Victor McElhaney, left, and Michael Davis in an undated photo shared by Victor's mom, Oakland City Councilwoman Lynette McElhaney. Photo: Courtesy Lynette McElhaney/used with permission  

Moving forward
McElhaney took time off of work on the Oakland City Council to grieve her son. She said her husband, Clarence, finally got to meet Davis after Victor McElhaney's death.

"My husband got to meet Michael at the morgue, and his embrace of Michael was so absolute and so beautiful," McElhaney said. "I wish Victor could see how Michael was embraced by the family so lovingly."

Davis has become a dear family friend, McElhaney said. She came to visit recently and they celebrated Oakland Pride together the weekend of September 12-13.

"I will conscientiously this year celebrate Victor in all his Oakland-ness," Lynette McElhaney said. "I just felt he was a rainbow. I wanted everyone sad or sick to see Victor: come on, he'll make you happy."

In a follow-up interview September 15, McElhaney said she enjoyed watching parts of the virtual Oakland Pride weekend.

"I don't see him enough," she said of Davis and his recent visit. "We had the chance to snuggle for a bit — I'd break my COVID rules for that child."

Lynette McElhaney said she invited Davis to join her in competitive bartending against John Bauters, the gay Emeryville councilman, at a function for the East Bay Stonewall Democrats.

"[Last year] they showed up in beautiful biker shorts and a T-shirt, looking all fit and sexy, and they were getting all the tips," she said. "And I said 'Oh, I see how this goes — you just wait.'"

Davis said she enjoyed her visit to Oakland and comes to the Bay Area frequently to help with the healing process.

"My weekend was great. I've been going up for spiritual treatment," Davis said. "After Vic's transition [passing] he's been really pushing me into growing myself more spiritually and having the tools to maintain a relationship with Vic and with myself. ... It's been interesting for me to watch how everyone else has reacted and experienced Vic, just because he stood strong in his queerness, and not just that, but he was really pushing how we perform identity, how we experience ourselves on the spectrum, and Vic didn't just do that for his own shit, but for everyone else. I don't think there's ever a time, then and now, when Vic isn't challenging the whole and how everything fits."
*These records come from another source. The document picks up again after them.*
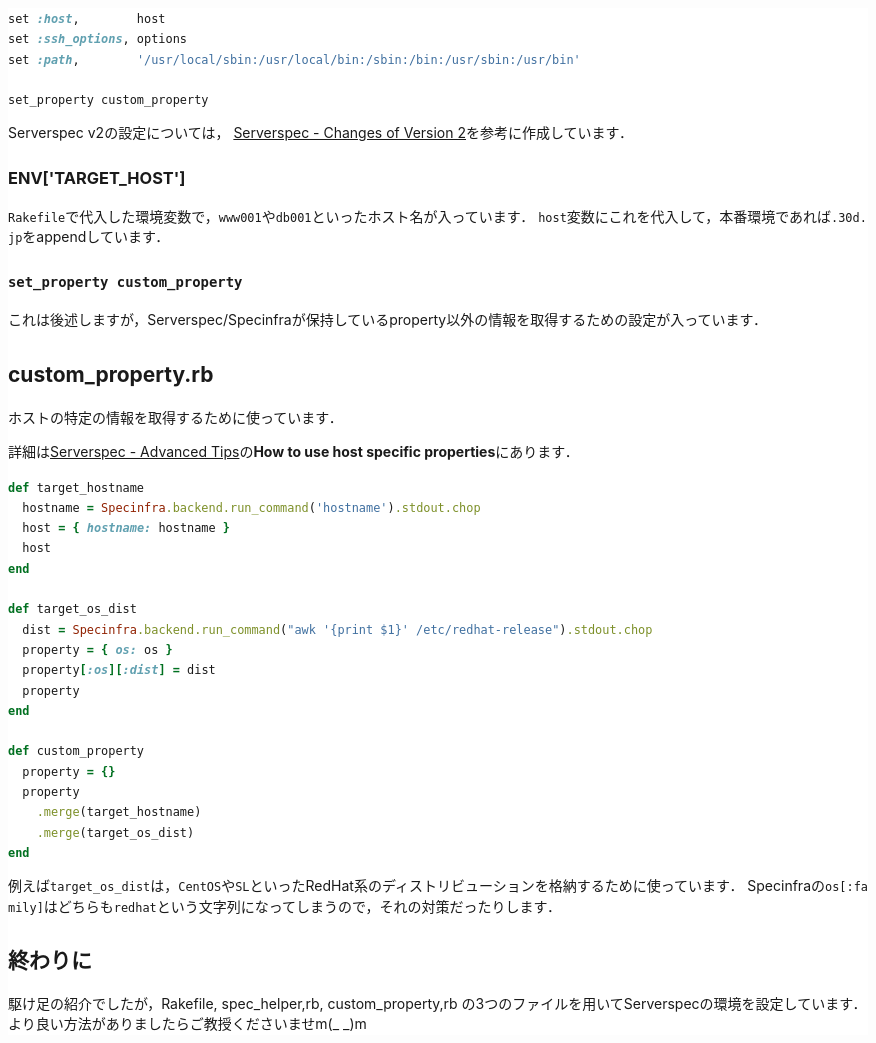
 ```rb
set :host,        host
set :ssh_options, options
set :path,        '/usr/local/sbin:/usr/local/bin:/sbin:/bin:/usr/sbin:/usr/bin'

set_property custom_property
```

Serverspec v2の設定については， [Serverspec - Changes of Version 2](http://serverspec.org/changes-of-v2.html)を参考に作成しています．

### ENV['TARGET_HOST']

`Rakefile`で代入した環境変数で，`www001`や`db001`といったホスト名が入っています．
`host`変数にこれを代入して，本番環境であれば`.30d.jp`をappendしています．

### `set_property custom_property`

これは後述しますが，Serverspec/Specinfraが保持しているproperty以外の情報を取得するための設定が入っています．

## custom_property.rb

ホストの特定の情報を取得するために使っています．

詳細は[Serverspec - Advanced Tips](http://serverspec.org/advanced_tips.html)の**How to use host specific properties**にあります．

```rb
def target_hostname
  hostname = Specinfra.backend.run_command('hostname').stdout.chop
  host = { hostname: hostname }
  host
end

def target_os_dist
  dist = Specinfra.backend.run_command("awk '{print $1}' /etc/redhat-release").stdout.chop
  property = { os: os }
  property[:os][:dist] = dist
  property
end

def custom_property
  property = {}
  property
    .merge(target_hostname)
    .merge(target_os_dist)
end
```

例えば`target_os_dist`は，`CentOS`や`SL`といったRedHat系のディストリビューションを格納するために使っています．
Specinfraの`os[:family]`はどちらも`redhat`という文字列になってしまうので，それの対策だったりします．

## 終わりに

駆け足の紹介でしたが，Rakefile, spec\_helper,rb, custom\_property,rb の3つのファイルを用いてServerspecの環境を設定しています．
より良い方法がありましたらご教授くださいませm(_ _)m

[^1]: [Vagrant で Puppet ENC (External Node Classifiers) を試す | blog: takahiro okumura](/2014/12/31/vagrant-puppet-enc)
Lynette McElhaney said that her son's death has steeled her resolve to fight on behalf of the queer community on the City Council.

"Shortly before he was killed, he did a screening of the movie 'Moonlight' and used it to have a deeper discussion in the Black community about homophobia," she said. "He enhanced my ability to see how homophobia was showing up. He said 'Mommy, we have to do more.'"

Lynette McElhaney said she looks up to her son.

"I just want to tell parents: love your baby, love them without reservation," she said. "I miss those moments."